Для отдыха на стартовых площадках (в их жилых зонах) имелись гостиницы, в которых в случае необходимости можно было заночевать. Духовных благ и культурных ценностей на рабочих площадках не имелось. Поддержание здоровья осуществлял врач, по штату полагавшийся в войсковой части, подчинённой испытательному управлению. Мы к нему практически не обращались.
Общение с начальством осуществлялось по необходимости. На этот счёт острословы поучали: «Всякая кривая вокруг начальства короче прямой». С друзьями и товарищами общались – по личному расположению и по обстоятельствам.
…Два или три раза вьюги случались такие, что в городке закрыли школы и запретили детям выходить на улицу, а нас оставляли на рабочих местах, без выезда в городок. В городке магазины тоже были закрыты, а хлеб продавали только из окошка пекарни. К пекарне народ пробирался мимо сугробов почти в рост человека.
Однажды зимой мы компанией из 4-5 человек возвращались из столовой на 20-ю площадку. Путь не дальний, всего чуть больше километра. Однако пока шли, поднялся сильный ветер, дувший нам в спины. Приблизились к площадке почти бегом. Вдруг подполковник Тимофеев поскользнулся и упал. Я хотел ему помочь и протянул руку, но меня снесло ветром, и я не смог сразу остановиться.
В нашей рабочей комнате имелись кое-какие приборы. Я взял анемометр и вышел во двор, держась за штакетник, добрался до угла здания и замерил скорость ветра – прибор показал 38 метров в секунду. Ветер не ослабевал, и нам отказали в отъезде домой. Ночевали в рабочей комнате на столах, не снимая шинелей.
Буря побесновалась изрядно: повалила кое-где деревья и заборы, сорвала крышу с одного из зданий. Такие бури в степи случались не часто, но приносили они не только материальный урон. Были и жертвы.
Летом другая напасть. Случались ливни такой силы, что приходилось днём включать фары автобуса, чтобы не потерять дорогу, а то и вовсе останавливаться. Вообще дождь в летнюю жаркую пору опасен, если он не затяжной, а кратковременный.

Исходные данные:
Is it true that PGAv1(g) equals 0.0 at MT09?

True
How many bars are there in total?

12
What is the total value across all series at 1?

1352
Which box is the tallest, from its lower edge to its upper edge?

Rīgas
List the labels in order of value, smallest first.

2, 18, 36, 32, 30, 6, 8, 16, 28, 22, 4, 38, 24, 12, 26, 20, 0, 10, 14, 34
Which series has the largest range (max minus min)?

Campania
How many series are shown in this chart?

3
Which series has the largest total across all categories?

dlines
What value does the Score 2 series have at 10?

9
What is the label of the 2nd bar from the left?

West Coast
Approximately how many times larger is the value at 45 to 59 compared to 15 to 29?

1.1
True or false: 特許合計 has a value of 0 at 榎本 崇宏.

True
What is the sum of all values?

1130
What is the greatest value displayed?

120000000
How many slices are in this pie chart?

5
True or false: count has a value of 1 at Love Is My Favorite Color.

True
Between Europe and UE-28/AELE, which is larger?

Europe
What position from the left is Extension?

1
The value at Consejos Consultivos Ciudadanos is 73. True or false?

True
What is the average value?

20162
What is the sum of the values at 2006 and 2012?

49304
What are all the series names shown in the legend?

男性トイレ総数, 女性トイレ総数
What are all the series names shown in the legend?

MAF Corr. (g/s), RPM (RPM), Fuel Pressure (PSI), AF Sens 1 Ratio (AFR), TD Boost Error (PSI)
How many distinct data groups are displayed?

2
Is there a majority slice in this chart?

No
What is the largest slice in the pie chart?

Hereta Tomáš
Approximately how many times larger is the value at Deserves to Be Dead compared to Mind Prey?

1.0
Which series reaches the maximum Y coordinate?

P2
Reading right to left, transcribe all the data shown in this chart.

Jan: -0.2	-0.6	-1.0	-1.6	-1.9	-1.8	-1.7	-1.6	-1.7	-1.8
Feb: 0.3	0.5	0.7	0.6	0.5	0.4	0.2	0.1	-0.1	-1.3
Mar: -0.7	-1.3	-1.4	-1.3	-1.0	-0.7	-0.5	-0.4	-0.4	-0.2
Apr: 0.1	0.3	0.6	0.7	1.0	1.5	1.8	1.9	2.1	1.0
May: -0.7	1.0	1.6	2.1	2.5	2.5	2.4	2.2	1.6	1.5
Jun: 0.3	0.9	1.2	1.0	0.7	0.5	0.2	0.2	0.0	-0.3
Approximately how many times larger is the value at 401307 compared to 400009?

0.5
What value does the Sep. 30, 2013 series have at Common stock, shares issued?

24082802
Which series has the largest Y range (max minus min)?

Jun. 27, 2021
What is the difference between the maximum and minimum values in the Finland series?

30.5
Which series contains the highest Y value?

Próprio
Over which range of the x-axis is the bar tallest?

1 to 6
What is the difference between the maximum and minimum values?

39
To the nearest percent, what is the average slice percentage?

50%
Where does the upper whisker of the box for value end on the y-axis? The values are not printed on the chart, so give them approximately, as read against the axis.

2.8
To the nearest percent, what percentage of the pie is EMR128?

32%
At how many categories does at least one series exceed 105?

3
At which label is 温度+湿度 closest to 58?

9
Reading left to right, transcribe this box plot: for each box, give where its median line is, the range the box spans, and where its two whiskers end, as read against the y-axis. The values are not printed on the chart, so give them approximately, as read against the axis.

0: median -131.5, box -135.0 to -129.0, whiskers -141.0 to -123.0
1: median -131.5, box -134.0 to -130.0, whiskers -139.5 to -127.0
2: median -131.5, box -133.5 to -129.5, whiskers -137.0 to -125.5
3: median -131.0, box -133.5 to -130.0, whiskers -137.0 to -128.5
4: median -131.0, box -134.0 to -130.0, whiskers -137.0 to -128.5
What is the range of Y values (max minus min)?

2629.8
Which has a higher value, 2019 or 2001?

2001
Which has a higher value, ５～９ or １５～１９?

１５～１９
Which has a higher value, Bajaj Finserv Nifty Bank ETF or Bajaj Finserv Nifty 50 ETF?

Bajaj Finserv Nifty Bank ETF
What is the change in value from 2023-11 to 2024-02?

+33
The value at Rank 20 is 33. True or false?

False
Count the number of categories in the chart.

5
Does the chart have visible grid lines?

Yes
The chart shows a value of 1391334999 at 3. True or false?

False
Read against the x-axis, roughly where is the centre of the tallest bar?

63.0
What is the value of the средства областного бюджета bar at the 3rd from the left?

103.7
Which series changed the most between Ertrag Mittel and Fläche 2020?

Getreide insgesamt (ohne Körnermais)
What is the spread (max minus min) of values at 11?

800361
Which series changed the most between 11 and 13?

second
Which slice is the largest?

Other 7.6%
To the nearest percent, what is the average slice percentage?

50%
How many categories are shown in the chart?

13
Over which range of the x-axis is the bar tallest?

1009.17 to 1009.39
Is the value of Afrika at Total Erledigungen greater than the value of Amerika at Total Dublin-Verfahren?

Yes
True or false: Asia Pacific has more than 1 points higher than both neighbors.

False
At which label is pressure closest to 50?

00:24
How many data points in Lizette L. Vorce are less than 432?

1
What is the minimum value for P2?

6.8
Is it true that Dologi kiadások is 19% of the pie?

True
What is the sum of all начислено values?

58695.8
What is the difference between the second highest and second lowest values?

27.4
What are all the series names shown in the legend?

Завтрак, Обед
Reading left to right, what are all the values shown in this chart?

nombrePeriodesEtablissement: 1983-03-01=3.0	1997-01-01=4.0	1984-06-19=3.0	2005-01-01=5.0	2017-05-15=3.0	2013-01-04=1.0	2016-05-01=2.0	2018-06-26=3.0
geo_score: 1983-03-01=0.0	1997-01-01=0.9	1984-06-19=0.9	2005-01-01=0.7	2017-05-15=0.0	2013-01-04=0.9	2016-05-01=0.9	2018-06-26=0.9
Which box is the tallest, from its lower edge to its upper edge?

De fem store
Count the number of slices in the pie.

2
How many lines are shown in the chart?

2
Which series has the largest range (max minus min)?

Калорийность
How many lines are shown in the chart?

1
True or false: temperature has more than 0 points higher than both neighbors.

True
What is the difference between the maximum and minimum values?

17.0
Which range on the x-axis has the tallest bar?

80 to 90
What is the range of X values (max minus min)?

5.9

Ваши задания:
1 - Перескажите отрывок о быте на стартовых площадках в двух предложениях.
2 - Продолжите отрывок о быте на стартовых площадках с того места, на котором он заканчивается.

Ответы к заданиям:
1 - На стартовых площадках были гостиницы для ночлега и штатный врач, но не было культурных благ, а с начальством общались лишь по необходимости. Зимой вьюги и бури, при одной из которых ветер достигал 38 метров в секунду, вынуждали ночевать на рабочих местах и приносили урон и жертвы, а летом ливни бывали настолько сильными, что днём приходилось включать фары автобуса.

2 -
Когда после дождя снова появляется солнце, то начинается интенсивное испарение влаги. Однажды, ещё до нашего появления на полигоне, из-за этого произошёл несчастный случай. Офицеры мотовозом ехали в городок, и в пути их застал ливень. Когда подъехали к остановке, дождь кончился, выглянуло солнце. Офицеры путь домой продолжали пешком.
Подполковник Левензон вышел из вагона и шёл вместе со всеми, но внезапно ему сделалось плохо, он упал. То ли от теплового удара, то ли от очень высокой влажности воздуха (скорее всего от их совместного воздействия) он потерял сознание и до дома не дошёл. Помочь ему не удалось, и он скончался.
…Полуденное солнце после кратковременного ливня выжигало дыры в листьях растений. Я видел такое поражённое поле, засеянное какой-то культурой (возможно, это была гречиха). Крупные листья все были в дырах и коричневых пятнах от ожогов солнечными лучами, собираемыми каплями воды как линзами.
Летняя жара с течением времени нашего пребывания на полигоне смягчилась на два-три градуса, сказалось, видимо, влияние Волгоградского водохранилища. Но ещё в 1959-1961 годах, когда я уже жил как женатый человек, температура воздуха в комнате ночью почти не опускалась после дневной жары – стояла на уровне плюс 35-37.
Жена, Нина Алексеевна, тоже северянка по рождению, с непривычки мучилась больше меня. Приходилось среди сна идти в ванную и принимать холодный душ. Она частенько ходила с «простудой» на губах.